Copy the records below verbatim, starting at the line that contains "[317, 232, 466, 300]" and ending at the line that contains "[76, 87, 138, 115]", with both of those lines included.
Start of Records for this task
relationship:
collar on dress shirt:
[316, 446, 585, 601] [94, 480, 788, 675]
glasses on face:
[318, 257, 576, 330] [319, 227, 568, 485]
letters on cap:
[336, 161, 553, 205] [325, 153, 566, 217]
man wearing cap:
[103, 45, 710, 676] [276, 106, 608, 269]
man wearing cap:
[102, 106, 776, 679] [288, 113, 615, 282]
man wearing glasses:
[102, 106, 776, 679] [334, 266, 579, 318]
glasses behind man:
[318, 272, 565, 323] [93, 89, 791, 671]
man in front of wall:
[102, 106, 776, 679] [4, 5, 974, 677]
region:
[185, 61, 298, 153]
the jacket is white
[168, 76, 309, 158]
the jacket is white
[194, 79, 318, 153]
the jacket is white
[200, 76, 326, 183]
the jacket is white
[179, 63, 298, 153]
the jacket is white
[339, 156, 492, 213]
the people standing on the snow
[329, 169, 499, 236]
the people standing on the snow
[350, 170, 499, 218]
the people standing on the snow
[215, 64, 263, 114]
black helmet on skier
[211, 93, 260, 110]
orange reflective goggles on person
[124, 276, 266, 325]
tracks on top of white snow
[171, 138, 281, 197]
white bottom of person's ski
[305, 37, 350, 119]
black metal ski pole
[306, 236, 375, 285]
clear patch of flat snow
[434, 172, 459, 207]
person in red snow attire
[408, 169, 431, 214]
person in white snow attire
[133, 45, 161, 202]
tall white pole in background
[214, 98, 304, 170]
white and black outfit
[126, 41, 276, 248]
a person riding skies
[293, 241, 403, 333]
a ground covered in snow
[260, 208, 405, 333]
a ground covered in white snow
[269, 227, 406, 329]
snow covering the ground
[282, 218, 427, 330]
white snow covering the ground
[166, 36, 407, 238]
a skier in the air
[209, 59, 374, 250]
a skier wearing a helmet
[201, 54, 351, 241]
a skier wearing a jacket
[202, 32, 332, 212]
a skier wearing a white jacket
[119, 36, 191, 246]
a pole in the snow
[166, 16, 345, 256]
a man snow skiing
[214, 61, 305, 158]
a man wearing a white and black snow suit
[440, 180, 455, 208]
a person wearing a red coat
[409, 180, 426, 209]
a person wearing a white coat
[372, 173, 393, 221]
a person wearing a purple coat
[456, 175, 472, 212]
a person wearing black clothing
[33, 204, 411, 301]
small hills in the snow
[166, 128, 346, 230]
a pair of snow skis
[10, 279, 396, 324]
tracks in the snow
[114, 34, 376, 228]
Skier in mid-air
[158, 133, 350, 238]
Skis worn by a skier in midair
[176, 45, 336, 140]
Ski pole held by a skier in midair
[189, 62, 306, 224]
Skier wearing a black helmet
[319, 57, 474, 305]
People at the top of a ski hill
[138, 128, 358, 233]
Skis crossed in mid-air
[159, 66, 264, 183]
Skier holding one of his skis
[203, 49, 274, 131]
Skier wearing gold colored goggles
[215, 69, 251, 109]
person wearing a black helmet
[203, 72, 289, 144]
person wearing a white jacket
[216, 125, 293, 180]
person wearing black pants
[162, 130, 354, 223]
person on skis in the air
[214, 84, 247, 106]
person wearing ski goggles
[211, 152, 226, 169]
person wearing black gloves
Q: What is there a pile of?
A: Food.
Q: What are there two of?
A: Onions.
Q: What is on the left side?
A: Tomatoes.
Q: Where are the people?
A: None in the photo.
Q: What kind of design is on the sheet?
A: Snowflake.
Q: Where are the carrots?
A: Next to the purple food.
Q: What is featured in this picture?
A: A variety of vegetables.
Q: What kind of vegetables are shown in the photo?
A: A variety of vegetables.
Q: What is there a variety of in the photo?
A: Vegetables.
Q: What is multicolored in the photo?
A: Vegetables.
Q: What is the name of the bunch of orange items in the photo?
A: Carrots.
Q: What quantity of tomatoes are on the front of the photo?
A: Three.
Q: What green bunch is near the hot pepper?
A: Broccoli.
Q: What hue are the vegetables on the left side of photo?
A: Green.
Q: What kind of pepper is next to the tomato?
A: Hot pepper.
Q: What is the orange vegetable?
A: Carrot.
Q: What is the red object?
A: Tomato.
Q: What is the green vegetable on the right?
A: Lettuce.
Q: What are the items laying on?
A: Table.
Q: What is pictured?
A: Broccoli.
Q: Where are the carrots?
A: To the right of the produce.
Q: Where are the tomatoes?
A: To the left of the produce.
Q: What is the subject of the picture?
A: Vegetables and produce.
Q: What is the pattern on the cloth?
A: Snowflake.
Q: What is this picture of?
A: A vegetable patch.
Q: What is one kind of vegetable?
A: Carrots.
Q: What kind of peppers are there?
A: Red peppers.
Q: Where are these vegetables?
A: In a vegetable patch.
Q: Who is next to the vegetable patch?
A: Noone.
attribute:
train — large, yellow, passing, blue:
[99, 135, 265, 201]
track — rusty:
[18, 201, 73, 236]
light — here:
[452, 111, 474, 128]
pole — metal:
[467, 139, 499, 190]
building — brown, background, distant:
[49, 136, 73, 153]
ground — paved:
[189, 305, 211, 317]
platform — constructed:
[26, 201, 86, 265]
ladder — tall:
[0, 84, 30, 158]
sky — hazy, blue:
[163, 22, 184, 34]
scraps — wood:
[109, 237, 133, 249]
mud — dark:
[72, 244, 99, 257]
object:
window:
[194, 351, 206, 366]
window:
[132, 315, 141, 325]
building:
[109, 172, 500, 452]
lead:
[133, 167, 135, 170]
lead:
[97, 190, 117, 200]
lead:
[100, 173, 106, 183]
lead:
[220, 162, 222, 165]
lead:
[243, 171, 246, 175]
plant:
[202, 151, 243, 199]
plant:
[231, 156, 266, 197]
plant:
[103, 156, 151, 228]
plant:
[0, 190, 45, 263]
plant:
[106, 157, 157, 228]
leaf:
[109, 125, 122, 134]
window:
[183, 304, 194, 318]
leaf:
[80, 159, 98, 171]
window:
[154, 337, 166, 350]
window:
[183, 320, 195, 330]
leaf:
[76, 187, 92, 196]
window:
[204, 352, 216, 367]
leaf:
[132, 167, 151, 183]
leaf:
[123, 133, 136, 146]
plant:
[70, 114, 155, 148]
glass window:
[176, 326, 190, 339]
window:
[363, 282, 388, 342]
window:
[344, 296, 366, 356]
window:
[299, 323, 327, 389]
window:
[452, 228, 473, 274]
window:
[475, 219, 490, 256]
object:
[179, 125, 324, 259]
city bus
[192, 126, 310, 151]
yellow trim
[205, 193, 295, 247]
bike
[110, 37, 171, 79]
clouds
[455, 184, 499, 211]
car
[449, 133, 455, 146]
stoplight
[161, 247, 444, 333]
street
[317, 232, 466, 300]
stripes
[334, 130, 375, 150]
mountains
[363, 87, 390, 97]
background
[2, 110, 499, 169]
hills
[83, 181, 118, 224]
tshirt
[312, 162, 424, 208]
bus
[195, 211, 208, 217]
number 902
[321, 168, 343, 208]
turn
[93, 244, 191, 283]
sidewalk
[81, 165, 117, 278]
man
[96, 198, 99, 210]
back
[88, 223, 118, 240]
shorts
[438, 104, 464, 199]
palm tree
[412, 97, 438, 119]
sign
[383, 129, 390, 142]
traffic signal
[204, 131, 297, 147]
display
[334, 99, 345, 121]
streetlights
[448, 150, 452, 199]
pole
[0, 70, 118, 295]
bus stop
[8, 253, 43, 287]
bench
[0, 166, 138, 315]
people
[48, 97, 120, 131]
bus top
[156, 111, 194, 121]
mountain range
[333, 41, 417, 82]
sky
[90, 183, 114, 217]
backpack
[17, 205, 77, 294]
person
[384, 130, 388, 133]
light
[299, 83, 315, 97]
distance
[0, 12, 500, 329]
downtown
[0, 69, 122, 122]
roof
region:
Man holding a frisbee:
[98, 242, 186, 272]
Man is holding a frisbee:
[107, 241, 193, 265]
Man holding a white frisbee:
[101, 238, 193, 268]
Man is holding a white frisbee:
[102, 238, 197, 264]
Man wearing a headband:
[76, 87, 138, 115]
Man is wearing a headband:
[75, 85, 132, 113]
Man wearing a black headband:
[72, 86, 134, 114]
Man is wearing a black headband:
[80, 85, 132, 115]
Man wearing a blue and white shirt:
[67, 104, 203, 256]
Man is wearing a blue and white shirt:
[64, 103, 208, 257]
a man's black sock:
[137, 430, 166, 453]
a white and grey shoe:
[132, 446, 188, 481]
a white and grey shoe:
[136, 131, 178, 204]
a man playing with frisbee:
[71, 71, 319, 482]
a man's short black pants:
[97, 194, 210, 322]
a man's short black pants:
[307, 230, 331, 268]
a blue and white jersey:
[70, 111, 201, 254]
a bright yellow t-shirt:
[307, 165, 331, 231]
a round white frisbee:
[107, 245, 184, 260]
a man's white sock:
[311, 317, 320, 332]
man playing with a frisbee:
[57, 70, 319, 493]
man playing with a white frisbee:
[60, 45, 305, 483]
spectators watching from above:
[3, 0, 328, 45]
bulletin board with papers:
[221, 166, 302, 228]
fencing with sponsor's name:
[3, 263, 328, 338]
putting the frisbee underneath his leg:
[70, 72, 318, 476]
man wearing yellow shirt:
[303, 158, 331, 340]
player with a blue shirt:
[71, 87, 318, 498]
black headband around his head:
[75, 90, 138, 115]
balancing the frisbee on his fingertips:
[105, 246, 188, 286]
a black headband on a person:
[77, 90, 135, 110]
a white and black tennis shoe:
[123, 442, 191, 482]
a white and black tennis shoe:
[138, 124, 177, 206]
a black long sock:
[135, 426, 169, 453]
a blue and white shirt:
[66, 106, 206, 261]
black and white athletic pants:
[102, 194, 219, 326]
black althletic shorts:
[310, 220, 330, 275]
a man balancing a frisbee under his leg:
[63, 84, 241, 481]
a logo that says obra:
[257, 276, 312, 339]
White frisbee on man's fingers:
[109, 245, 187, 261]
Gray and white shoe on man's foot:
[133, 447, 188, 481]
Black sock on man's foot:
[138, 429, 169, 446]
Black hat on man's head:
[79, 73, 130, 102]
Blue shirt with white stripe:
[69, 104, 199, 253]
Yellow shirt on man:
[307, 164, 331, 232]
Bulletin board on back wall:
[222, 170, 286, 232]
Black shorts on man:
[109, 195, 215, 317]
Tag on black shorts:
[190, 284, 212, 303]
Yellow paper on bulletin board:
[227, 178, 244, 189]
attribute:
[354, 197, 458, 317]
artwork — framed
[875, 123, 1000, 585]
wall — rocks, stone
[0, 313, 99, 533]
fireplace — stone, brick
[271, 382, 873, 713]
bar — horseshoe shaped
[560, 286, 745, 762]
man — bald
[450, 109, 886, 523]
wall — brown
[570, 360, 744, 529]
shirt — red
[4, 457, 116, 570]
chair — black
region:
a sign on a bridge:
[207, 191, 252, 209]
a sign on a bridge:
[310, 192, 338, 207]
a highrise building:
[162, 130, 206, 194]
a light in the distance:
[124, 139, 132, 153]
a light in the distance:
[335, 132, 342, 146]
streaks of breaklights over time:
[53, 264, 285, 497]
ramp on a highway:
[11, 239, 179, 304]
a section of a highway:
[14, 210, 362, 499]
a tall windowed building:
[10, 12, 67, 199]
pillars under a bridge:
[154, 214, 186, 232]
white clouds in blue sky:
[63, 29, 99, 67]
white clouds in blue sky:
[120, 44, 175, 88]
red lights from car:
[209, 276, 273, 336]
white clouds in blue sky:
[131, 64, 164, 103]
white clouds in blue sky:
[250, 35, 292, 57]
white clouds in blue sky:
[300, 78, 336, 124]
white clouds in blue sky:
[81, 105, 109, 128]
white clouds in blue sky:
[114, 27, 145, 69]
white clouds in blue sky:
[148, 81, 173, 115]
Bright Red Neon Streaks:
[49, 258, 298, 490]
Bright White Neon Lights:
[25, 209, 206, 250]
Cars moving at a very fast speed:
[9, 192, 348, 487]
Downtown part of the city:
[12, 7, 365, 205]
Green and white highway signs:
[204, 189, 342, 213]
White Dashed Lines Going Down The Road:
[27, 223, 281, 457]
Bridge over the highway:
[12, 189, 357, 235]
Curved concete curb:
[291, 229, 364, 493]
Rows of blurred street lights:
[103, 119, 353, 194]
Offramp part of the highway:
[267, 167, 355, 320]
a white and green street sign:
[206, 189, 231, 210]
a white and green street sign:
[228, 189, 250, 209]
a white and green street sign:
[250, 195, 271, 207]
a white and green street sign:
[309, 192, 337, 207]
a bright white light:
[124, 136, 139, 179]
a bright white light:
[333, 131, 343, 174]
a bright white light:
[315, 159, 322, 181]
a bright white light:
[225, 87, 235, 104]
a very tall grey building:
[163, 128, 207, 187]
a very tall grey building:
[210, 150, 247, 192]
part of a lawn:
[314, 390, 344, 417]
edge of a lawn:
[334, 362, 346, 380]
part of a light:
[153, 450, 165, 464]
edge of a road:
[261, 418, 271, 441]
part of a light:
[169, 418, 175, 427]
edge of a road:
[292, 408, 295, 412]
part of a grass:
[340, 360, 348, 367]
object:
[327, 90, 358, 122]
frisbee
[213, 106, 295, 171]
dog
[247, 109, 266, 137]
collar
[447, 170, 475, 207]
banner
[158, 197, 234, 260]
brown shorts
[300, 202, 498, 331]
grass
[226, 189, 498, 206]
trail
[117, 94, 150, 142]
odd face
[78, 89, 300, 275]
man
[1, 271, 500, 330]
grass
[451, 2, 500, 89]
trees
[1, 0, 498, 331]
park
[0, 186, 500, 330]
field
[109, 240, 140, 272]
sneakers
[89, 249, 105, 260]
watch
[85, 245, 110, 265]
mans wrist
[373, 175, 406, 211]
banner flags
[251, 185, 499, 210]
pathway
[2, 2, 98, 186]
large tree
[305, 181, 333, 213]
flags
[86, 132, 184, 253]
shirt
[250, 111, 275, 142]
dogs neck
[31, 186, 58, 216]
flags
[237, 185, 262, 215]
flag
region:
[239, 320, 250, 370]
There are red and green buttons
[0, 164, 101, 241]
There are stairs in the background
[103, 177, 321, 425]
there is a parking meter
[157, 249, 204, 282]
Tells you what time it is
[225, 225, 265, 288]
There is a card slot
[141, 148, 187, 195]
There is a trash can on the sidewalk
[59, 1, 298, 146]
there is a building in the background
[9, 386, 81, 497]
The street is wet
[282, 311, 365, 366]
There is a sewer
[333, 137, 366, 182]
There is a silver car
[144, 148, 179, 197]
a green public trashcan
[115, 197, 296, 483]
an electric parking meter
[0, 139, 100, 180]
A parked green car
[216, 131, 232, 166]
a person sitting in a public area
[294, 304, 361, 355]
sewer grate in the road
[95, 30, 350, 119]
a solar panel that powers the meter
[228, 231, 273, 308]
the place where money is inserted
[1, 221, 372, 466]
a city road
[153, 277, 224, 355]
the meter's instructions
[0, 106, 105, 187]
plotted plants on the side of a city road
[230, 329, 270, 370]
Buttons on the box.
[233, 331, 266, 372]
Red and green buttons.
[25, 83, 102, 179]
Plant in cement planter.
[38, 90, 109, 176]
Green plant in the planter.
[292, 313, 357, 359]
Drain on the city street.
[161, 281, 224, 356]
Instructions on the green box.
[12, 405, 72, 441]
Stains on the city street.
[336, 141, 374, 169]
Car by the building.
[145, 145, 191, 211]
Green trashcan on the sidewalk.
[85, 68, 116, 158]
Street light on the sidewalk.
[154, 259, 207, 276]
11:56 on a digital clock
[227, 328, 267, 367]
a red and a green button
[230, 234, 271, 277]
End of Records for this task
* **Answer section**:
[317, 232, 466, 300]
stripes
[334, 130, 375, 150]
mountains
[363, 87, 390, 97]
background
[2, 110, 499, 169]
hills
[83, 181, 118, 224]
tshirt
[312, 162, 424, 208]
bus
[195, 211, 208, 217]
number 902
[321, 168, 343, 208]
turn
[93, 244, 191, 283]
sidewalk
[81, 165, 117, 278]
man
[96, 198, 99, 210]
back
[88, 223, 118, 240]
shorts
[438, 104, 464, 199]
palm tree
[412, 97, 438, 119]
sign
[383, 129, 390, 142]
traffic signal
[204, 131, 297, 147]
display
[334, 99, 345, 121]
streetlights
[448, 150, 452, 199]
pole
[0, 70, 118, 295]
bus stop
[8, 253, 43, 287]
bench
[0, 166, 138, 315]
people
[48, 97, 120, 131]
bus top
[156, 111, 194, 121]
mountain range
[333, 41, 417, 82]
sky
[90, 183, 114, 217]
backpack
[17, 205, 77, 294]
person
[384, 130, 388, 133]
light
[299, 83, 315, 97]
distance
[0, 12, 500, 329]
downtown
[0, 69, 122, 122]
roof
region:
Man holding a frisbee:
[98, 242, 186, 272]
Man is holding a frisbee:
[107, 241, 193, 265]
Man holding a white frisbee:
[101, 238, 193, 268]
Man is holding a white frisbee:
[102, 238, 197, 264]
Man wearing a headband:
[76, 87, 138, 115]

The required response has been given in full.